As a child I had teachers trained in France (teaching in French) as well as teachers trained in England (teaching in English), and my DD is in a similar situation, albeit at a younger age than I was. It's very much same-old, same-old... English teachers try to make the subjects come alive and are keen to innovate (not always successfully!), French teachers cannot understand why anything would ever need to change and are convinced that nothing useful is being learned unless it is difficult for the pupils to achieve it!

Bonsoir Tue 06-Mar-12 14:50:30

"There isn't enough encouragement to be an outstanding teacher, that is a huge issue IMO."

There's barely a career structure - that's a pretty good deterrent to making any sort of effort in any job!

Maghribia Tue 06-Mar-12 23:22:32

OK, I think I'm pretty much decided against this one now!

Thanks for all the replies, very very helpful!

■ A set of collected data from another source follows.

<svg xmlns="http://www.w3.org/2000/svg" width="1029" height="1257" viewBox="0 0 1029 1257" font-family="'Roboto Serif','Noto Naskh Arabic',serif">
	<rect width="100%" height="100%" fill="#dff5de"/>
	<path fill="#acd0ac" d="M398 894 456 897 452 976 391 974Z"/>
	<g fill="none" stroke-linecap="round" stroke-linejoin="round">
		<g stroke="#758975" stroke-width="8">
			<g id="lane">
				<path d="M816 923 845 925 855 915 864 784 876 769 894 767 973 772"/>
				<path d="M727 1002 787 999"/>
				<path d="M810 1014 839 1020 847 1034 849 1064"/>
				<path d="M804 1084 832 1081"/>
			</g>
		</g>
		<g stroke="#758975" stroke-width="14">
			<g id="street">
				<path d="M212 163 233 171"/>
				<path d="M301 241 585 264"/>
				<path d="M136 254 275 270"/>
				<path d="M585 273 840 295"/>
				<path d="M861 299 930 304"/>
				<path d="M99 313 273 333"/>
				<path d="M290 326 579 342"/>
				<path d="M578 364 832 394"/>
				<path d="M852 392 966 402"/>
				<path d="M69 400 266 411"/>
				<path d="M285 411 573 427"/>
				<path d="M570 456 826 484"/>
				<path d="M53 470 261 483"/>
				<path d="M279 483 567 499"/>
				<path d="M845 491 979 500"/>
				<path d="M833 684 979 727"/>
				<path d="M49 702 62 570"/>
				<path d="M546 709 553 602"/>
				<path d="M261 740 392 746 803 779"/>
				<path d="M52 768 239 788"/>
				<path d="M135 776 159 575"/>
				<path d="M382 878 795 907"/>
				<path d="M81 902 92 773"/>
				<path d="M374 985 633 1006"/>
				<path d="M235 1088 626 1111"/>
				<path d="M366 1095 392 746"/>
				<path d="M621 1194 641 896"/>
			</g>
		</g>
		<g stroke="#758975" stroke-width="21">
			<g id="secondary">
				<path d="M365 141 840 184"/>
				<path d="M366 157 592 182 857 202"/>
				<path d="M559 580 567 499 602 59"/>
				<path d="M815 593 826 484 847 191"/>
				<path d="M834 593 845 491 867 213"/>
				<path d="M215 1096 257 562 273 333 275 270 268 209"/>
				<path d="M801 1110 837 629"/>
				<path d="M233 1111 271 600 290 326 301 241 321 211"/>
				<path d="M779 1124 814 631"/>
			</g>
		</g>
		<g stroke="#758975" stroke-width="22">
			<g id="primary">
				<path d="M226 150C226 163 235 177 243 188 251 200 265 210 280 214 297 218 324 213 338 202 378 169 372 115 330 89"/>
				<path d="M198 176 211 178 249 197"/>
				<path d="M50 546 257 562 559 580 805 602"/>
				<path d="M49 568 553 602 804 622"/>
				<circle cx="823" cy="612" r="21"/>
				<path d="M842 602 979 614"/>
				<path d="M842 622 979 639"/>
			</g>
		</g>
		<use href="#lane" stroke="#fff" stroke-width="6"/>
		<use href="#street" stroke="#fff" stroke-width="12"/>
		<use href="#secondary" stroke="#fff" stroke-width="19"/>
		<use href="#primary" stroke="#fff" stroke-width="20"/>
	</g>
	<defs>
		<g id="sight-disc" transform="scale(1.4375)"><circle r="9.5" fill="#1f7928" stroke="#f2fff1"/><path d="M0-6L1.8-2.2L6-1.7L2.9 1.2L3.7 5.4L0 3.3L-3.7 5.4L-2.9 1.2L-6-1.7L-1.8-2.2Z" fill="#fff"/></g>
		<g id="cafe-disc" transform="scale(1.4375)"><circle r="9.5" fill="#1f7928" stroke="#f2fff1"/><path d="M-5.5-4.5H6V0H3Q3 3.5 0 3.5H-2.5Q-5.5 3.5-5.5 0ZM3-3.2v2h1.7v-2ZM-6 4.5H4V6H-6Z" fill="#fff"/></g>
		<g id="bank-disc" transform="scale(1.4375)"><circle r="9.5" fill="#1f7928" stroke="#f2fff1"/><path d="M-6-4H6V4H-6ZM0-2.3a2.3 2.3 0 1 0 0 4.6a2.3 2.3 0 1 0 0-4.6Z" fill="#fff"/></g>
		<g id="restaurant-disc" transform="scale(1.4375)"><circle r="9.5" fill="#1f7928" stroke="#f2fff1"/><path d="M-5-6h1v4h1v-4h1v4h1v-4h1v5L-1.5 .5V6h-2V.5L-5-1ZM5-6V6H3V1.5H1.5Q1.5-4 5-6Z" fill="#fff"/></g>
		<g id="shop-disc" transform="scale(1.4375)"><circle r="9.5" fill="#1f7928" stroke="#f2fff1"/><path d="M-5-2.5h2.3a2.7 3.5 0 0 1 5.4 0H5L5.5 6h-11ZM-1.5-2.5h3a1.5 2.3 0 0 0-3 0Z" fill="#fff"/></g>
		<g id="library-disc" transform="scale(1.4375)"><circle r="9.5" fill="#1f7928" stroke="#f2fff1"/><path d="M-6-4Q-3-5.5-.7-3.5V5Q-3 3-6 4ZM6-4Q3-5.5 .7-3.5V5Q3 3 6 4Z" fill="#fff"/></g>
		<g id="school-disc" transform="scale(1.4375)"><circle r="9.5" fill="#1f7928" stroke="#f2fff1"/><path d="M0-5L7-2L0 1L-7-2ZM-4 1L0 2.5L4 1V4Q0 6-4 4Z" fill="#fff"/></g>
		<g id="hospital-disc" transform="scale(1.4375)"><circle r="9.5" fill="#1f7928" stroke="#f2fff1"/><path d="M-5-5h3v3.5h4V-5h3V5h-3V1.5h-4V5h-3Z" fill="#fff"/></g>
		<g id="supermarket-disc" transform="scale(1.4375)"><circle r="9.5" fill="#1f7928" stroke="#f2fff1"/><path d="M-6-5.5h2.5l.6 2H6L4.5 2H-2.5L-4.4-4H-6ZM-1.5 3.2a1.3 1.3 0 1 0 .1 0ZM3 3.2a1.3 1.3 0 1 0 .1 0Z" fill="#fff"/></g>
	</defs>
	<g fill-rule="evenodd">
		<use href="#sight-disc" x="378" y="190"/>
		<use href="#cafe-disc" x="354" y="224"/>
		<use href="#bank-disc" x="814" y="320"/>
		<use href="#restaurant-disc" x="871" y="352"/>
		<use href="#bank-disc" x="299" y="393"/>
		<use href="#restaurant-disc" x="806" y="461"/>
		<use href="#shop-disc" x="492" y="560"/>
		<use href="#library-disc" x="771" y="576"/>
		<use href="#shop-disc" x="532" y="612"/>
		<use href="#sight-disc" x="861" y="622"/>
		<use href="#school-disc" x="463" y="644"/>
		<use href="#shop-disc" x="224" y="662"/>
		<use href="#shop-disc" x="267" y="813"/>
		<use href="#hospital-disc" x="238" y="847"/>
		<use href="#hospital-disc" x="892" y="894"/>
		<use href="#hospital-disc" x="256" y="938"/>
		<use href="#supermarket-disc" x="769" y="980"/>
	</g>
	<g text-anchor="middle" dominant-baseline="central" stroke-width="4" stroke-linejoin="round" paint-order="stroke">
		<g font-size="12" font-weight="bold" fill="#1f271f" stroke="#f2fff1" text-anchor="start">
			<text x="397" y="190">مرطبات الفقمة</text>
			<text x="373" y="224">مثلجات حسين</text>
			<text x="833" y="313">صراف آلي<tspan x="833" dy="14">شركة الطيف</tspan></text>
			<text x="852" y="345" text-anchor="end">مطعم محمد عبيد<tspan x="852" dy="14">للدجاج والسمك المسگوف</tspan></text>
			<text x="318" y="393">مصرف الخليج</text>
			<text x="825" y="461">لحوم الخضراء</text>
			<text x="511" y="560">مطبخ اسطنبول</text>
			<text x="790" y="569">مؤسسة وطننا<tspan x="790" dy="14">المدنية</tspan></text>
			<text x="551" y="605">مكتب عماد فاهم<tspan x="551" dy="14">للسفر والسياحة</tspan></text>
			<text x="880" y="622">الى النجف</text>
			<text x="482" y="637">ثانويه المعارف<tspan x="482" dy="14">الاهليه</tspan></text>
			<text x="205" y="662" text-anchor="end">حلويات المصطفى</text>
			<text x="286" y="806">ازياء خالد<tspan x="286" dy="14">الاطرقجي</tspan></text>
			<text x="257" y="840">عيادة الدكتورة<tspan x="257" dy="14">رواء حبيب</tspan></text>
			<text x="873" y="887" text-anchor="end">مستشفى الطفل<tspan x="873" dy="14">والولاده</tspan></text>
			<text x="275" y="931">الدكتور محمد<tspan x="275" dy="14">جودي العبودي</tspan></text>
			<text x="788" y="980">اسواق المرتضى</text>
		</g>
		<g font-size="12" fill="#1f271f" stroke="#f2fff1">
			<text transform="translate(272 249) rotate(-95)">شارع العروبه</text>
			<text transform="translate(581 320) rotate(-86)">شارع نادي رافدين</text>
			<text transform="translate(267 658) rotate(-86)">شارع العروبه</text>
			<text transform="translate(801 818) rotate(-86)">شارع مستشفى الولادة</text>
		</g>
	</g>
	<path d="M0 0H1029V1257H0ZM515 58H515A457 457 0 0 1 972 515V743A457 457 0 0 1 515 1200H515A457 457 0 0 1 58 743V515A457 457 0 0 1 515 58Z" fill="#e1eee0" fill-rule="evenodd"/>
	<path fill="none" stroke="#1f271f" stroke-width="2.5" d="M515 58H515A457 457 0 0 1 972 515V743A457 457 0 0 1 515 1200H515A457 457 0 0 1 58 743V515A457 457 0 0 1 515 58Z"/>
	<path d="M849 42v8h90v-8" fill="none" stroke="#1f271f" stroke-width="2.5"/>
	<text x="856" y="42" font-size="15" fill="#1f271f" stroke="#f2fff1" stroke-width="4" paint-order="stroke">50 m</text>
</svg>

Bonsoir you seem very clued up, just as a matter of interest why did you say not to rely on my mother's opinion? Obviously hers is only one point of view but am just wondering why you said that in particular - because it may be outmoded?

Sounds like discrimination is still around so it'll be a no no to this one I think. Plus the fact that I would have to brush up on my French, which now has a weird Anglo-Moroccan accent...

Amsterdam's another possibility, but I guess that needs a new thread.